Balaram Prasain
2023
Pronunciation-Aware Syllable Tokenizer for Nepali Automatic Speech Recognition System
Rupak Raj Ghimire
|
Bal Krishna Bal
|
Balaram Prasain
|
Prakash Poudyal
Proceedings of the 20th International Conference on Natural Language Processing (ICON)
The Automatic Speech Recognition (ASR) has come up with significant advancements over the course of several decades, transitioning from a rule-based method to a statistical approach, and ultimately to the use of end-to-end (E2E) frameworks. This phenomenon continues with the progression of machine learning and deep learning methodologies. The E2E approach for ASR has demonstrated predominant success in the case of resourceful languages with larger annotated corpus. However, the accuracy is quite low for low-resourced languages such as Nepali.
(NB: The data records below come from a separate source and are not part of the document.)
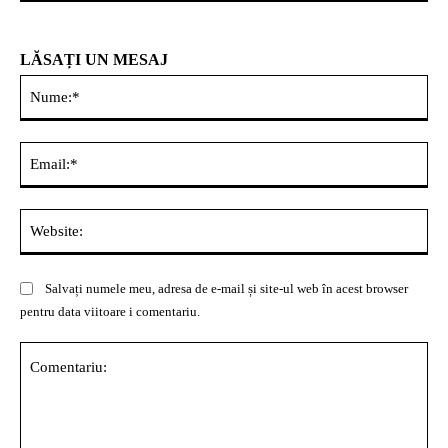
LĂSAȚI UN MESAJ
Nu
Ema
Web
Salvați numele meu, adresa de e-mail și site-ul web în acest browser
pentru data viitoare i comentariu.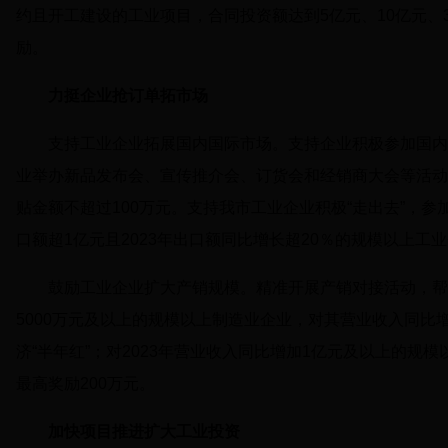
约且开工建设的工业项目，合同投资额达到5亿元、10亿元、30
励。
力挺企业抢订单拓市场
支持工业企业拓展国内国际市场。支持企业积极参加国内
业举办新品发布会、宣传推介会、订货会和经销商大会等活动
贴金额不超过100万元。支持我市工业企业积极“走出去”，参
口额超1亿元且2023年出口额同比增长超20％的规模以上工
鼓励工业企业扩大产销规模。精准开展产销对接活动，帮
5000万元及以上的规模以上制造业企业，对其营业收入同比
济“半年红”；对2023年营业收入同比增加1亿元及以上的规
最高奖励200万元。
加快项目推进扩大工业投资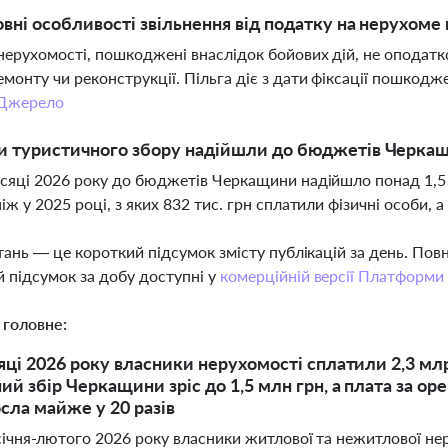
овні особливості звільнення від податку на нерухом
нерухомості, пошкоджені внаслідок бойових дій, не оподат
емонту чи реконструкції. Пільга діє з дати фіксації пошкод
Джерело
и туристичного збору надійшли до бюджетів Черкащи
ісяці 2026 року до бюджетів Черкащини надійшло понад 1,5 
ніж у 2025 році, з яких 832 тис. грн сплатили фізичні особи, 
тань — це короткий підсумок змісту публікацій за день. По
 підсумок за добу доступні у
комерційній версії Платформи
 головне:
сяці 2026 року власники нерухомості сплатили 2,3 мл
ий збір Черкащини зріс до 1,5 млн грн, а плата за о
осла майже у 20 разів
ічня-лютого 2026 року власники житлової та нежитлової не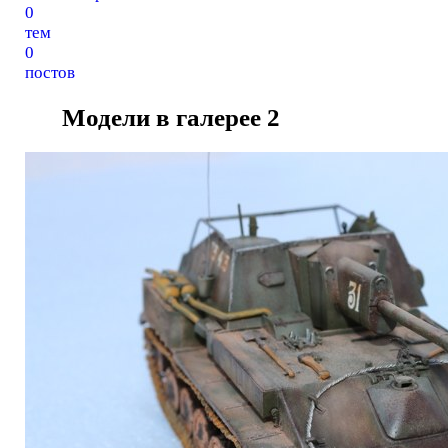
0
тем
0
постов
Модели в галерее
2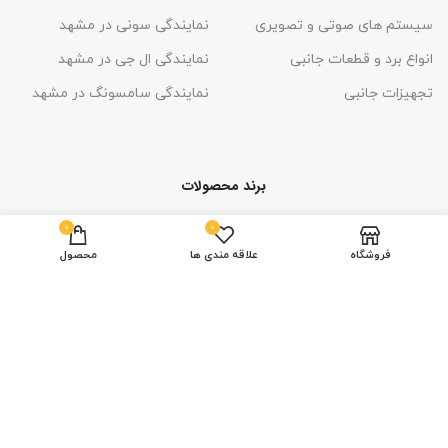
سیستم های صوتی و تصویری
نمایندگی سونی در مشهد
انواع برد و قطعات جانبی
نمایندگی ال جی در مشهد
تجهیزات جانبی
نمایندگی سامسونگ در مشهد
برند محصولات
0
0
فروشگاه
علاقه مندی ها
محصول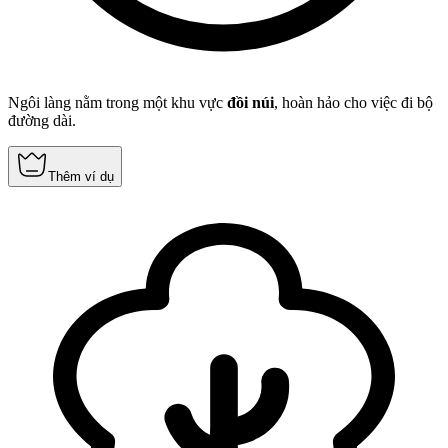
Ngôi làng nằm trong một khu vực
đồi núi
, hoàn hảo cho việc đi bộ
đường dài.
Thêm ví dụ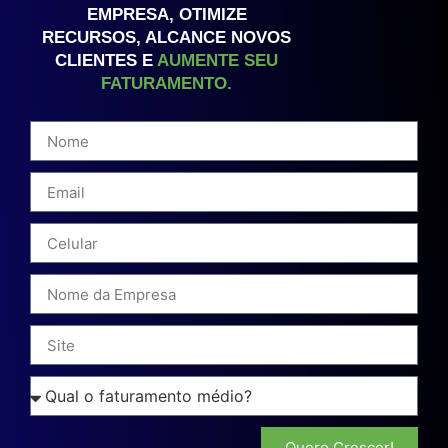
EMPRESA, OTIMIZE
RECURSOS, ALCANCE NOVOS
CLIENTES E
AUMENTE SEU
FATURAMENTO.
Quero Crescer!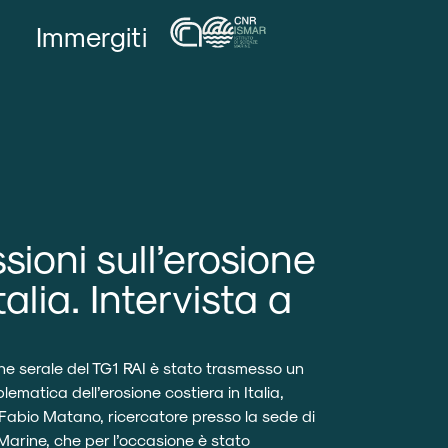
Immergiti
ssioni sull’erosione
talia. Intervista a
one serale del TG1 RAI è stato trasmesso un
blematica dell’erosione costiera in Italia,
i Fabio Matano, ricercatore presso la sede di
e Marine, che per l’occasione è stato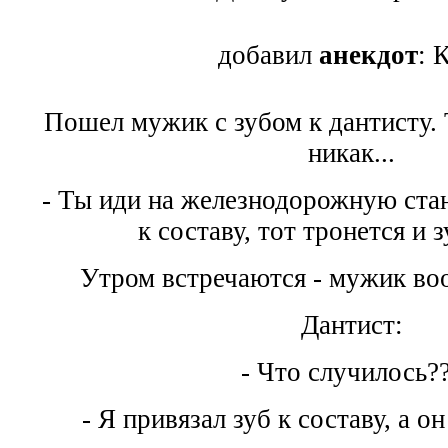
добавил
анекдот
: 
Пошел мужик с зубом к дантисту. 
никак...
- Ты иди на железнодорожную ста
к составу, тот тронется и 
Утром встречаются - мужик воо
Дантист:
- Что случилось?
- Я привязал зуб к составу, а о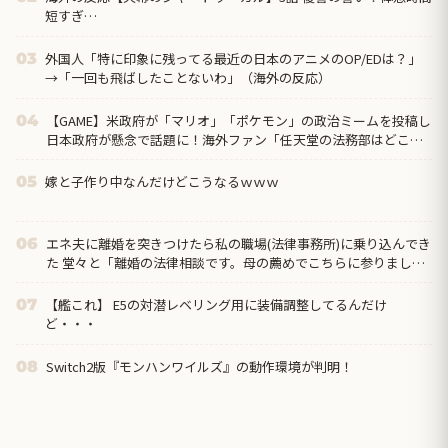
短すぎ…
外国人「特に印象に残ってる最近の日本のアニメのOP/EDは？」
03
→「一回も飛ばしたことないわ」（海外の反応）
【GAME】米政府が「マリオ」「ポケモン」の政治ミームを投稿し
04
日本政府が懸念で話題に！海外ファン「任天堂の法務部はどこ行
ったんだ？」
嫁と子作り中なんだけどこうなるｗｗｗ
05
エネ夫に離婚を突きつけたら私の職場(法律事務所)に乗り込んでき
06
た 堂々と「離婚の法律相談です。母の薦めでこちらに参りまし
た」と言っているが、...
【艦これ】 E5の対潜レベリング用に装備調整してるんだけ
07
ど・・・
Switch2版『モンハンワイルズ』の動作環境が判明！
08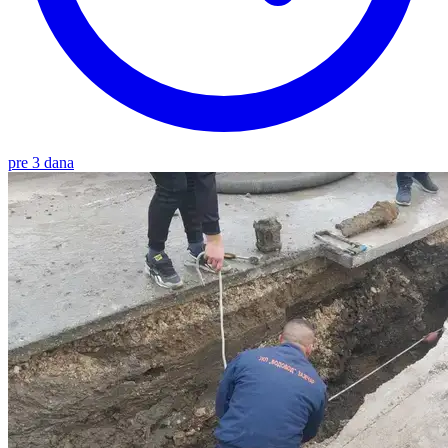
pre 3 dana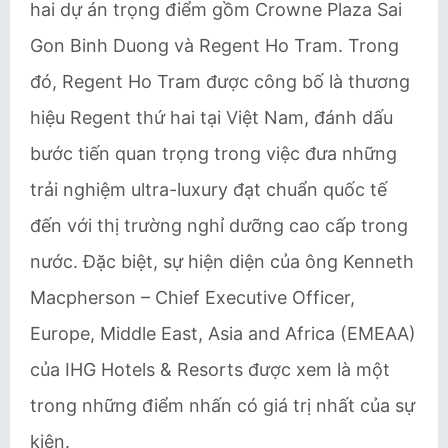
hai dự án trọng điểm gồm Crowne Plaza Sai
Gon Binh Duong và Regent Ho Tram. Trong
đó, Regent Ho Tram được công bố là thương
hiệu Regent thứ hai tại Việt Nam, đánh dấu
bước tiến quan trọng trong việc đưa những
trải nghiệm ultra-luxury đạt chuẩn quốc tế
đến với thị trường nghỉ dưỡng cao cấp trong
nước. Đặc biệt, sự hiện diện của ông Kenneth
Macpherson – Chief Executive Officer,
Europe, Middle East, Asia and Africa (EMEAA)
của IHG Hotels & Resorts được xem là một
trong những điểm nhấn có giá trị nhất của sự
kiện.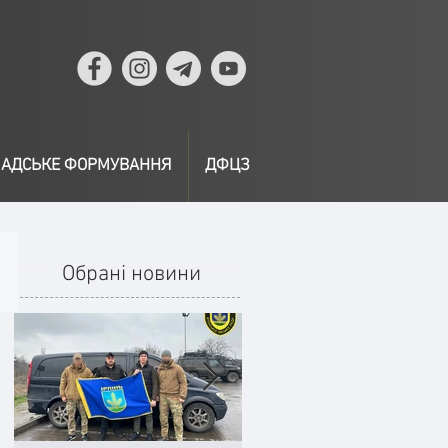
АДСЬКЕ ФОРМУВАННЯ
ДФЦЗ
Обрані новини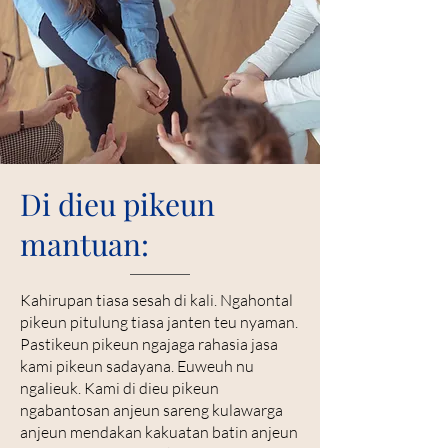
Di dieu pikeun
mantuan:
Kahirupan tiasa sesah di kali. Ngahontal
pikeun pitulung tiasa janten teu nyaman.
Pastikeun pikeun ngajaga rahasia jasa
kami pikeun sadayana. Euweuh nu
ngalieuk. Kami di dieu pikeun
ngabantosan anjeun sareng kulawarga
anjeun mendakan kakuatan batin anjeun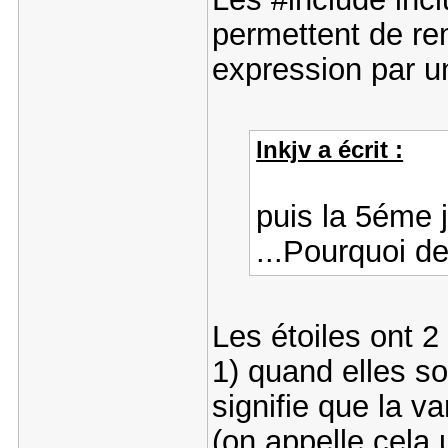
permettent de re
expression par 
lnkjv a écrit :
puis la 5éme 
...Pourquoi de
Les étoiles ont 2 
1) quand elles so
signifie que la v
(on appelle cela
In this regard, language-specific tools such as tokenizers seem to play a vital role in improving the performance of the E2E model for low-resourced languages like Nepali. In this paper, we propose a pronunciationaware syllable tokenizer for the Nepali language which improves the results of the E2E model. Our experiment confirm that the introduction of the proposed tokenizer yields better performance with the Character Error Rate (CER) 8.09% compared to other language-independent tokenizers.